Queer Directions is an annual symposium at The Bonham Centre for Sexual Diversity Studies addressing ideas and pressing issues in queer, trans, and sexuality studies, politics, and culture. This year’s symposium has the theme “Trans and Queer Poetics,” inspired by Billy Ray Belcourt’s beautiful talk at last year’s 2024 symposium, Queer and Trans Reflections, when he said “a beautiful sentence can be a reason to live” and then went on to share his own beautiful sentences with us from his project “The Cruising Utopia Sonnets.” We decided to follow Belcourt’s prompt by dedicating this year’s event to queer and trans poetics and assembled a panel of poets and scholars to read their work and offer reflections on its significance to them for queer, trans, black, brown, and indigenous lifeworlds. We will be joined by Cameron Awkward-Rich, Mejdulene Shomali, Danez Smith, and Jaya Jacobo.
Speaker Bios
Cameron Awkward-Rich (he/him) is associate professor of Women, Gender, and Sexuality Studies at UMass Amherst. He is the author of The Terrible We: Thinking with Trans Maladjustment (Duke University Press, 2022), which was a finalist for a Lambda Literary Award in Transgender Nonfiction and received a Duke UP Scholars of Color First Book award, and of two collections of poetry, Sympathetic Little Monster (Ricochet Editions, 2016) and Dispatch (Persea Books, 2019), which received the press’s Lexi Rudnitsky Editor’s Choice Award. His creative writing has appeared in Poetry, American Poetry Review, African American Poetry: 250 Years of Struggle & Song: A Library of America Anthology, The Kenyon Review and elsewhere, and has been supported by fellowships from Cave Canem, The Watering Hole, and the Lannan Foundation.
Mejdulene Bernard Shomali (she/her) is a queer Palestinian poet and associate professor in Women’s, Gender, and Sexuality Studies at Williams College. She received an MA in Women’s Studies from the Ohio State University and a PhD in American Culture from the University of Michigan. Her research and creative writing occur at the intersection of transnational feminist thought, queer of color critique, and Arab and diasporic Arab cultural production. Mejdulene was a fellow in the Institute for Citizens and Scholars and the Cornell Society for the Humanities. She is the author of Between Banat: Queer Arab Critique and Transnational Arab Archives (Duke University Press 2023) which won the 2024 Association for Middle East Women’s Studies book award honorable mention.

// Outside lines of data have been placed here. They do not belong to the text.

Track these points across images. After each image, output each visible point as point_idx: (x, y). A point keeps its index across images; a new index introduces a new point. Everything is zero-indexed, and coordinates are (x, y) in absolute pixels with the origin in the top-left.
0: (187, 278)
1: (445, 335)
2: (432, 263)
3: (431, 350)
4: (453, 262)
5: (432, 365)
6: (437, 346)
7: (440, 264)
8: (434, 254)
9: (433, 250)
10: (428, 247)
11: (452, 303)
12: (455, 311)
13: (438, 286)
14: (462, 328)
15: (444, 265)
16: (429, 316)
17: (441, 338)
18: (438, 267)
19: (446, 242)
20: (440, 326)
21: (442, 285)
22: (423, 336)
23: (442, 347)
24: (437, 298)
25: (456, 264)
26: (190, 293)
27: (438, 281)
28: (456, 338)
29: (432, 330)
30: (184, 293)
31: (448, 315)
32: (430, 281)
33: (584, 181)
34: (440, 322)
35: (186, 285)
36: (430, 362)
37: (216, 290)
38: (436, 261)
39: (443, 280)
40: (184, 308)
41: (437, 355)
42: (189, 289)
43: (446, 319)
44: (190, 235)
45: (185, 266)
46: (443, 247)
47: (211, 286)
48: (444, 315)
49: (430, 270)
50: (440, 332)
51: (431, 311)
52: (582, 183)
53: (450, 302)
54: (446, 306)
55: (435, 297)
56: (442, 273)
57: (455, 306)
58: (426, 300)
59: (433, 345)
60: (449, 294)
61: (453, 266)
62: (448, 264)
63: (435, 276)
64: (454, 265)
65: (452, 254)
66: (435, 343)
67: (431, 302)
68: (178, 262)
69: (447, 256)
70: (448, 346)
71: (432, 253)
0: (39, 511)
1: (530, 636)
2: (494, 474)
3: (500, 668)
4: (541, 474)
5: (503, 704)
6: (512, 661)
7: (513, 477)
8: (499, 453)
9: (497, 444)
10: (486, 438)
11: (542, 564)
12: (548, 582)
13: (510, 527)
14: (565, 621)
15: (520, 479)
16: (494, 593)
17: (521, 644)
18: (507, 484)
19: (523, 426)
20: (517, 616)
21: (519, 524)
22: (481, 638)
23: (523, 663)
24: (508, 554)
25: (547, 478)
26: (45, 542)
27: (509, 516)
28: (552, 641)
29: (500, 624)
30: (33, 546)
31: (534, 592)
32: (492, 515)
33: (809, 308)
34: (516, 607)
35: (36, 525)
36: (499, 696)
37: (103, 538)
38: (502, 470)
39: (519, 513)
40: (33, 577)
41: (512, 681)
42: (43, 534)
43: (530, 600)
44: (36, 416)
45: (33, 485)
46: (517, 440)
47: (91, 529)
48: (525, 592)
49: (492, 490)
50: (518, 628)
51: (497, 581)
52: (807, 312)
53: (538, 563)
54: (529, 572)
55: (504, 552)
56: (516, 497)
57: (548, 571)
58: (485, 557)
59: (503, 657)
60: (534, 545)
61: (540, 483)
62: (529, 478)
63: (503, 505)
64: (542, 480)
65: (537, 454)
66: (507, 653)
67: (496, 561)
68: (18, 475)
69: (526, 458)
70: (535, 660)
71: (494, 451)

She is also the author of the poetry chapbook agriculture of grief: prayers for my father’s dementia (Finishing Line Press 2024). Her current research concerns affect and embodiment in Palestinian resistance.
Danez Smith (they/them) is a poet, writer, and performer from St. Paul, Minnesota. They are the author of the poetry collections [insert] Boy (2014), Don’t Call Us Dead (2017), Homie (2020), and Bluff (2024).They have won the Forward Prize for Best Collection, the Minnesota Book Award in Poetry, the Lambda Literary Award for Gay Poetry, the Kate Tufts Discovery Award, and have been a finalist for the NAACP Image Award in Poetry, the National Book Critic Circle Award, and the National Book Award. Their poetry and prose has been featured in Vanity Fair, The New York Times, The New Yorker, GQ, Best American Poetry, and on the Late Show with Stephen Colbert. They are a member of the Dark Noise Collective and the recipient of multiple fellowships, including the National Endowment for the Arts.
Jaya Jocobo (she/her) is a Lecturer in Gender Studies at Coventry University, where she works on trans feminist pedagogies in literature, art, and performance. She has worked alongside travesti and transsexual women artists, academics, and community workers in Brazil, as well as with trans, queer, and nonbinary Filipina/x/o performers from the Philippines and its diaspora. Jacobo was a former Board Member of the Society of Trans Women of the Philippines (STRAP), a former President of the Film Desk of the Young Critics Circle (YCC) of the Philippines, a Founding Co-Editor of Queer Southeast Asia: A Transgressive Journal of Literary Art and Co-Editor of BKL: Bikol/Bakla, Anthology of Bikolnon Gay Trans Queer Writing.She just released Arasahas, her debut volume of poetry in Filipino from Savage Mind Publishing House.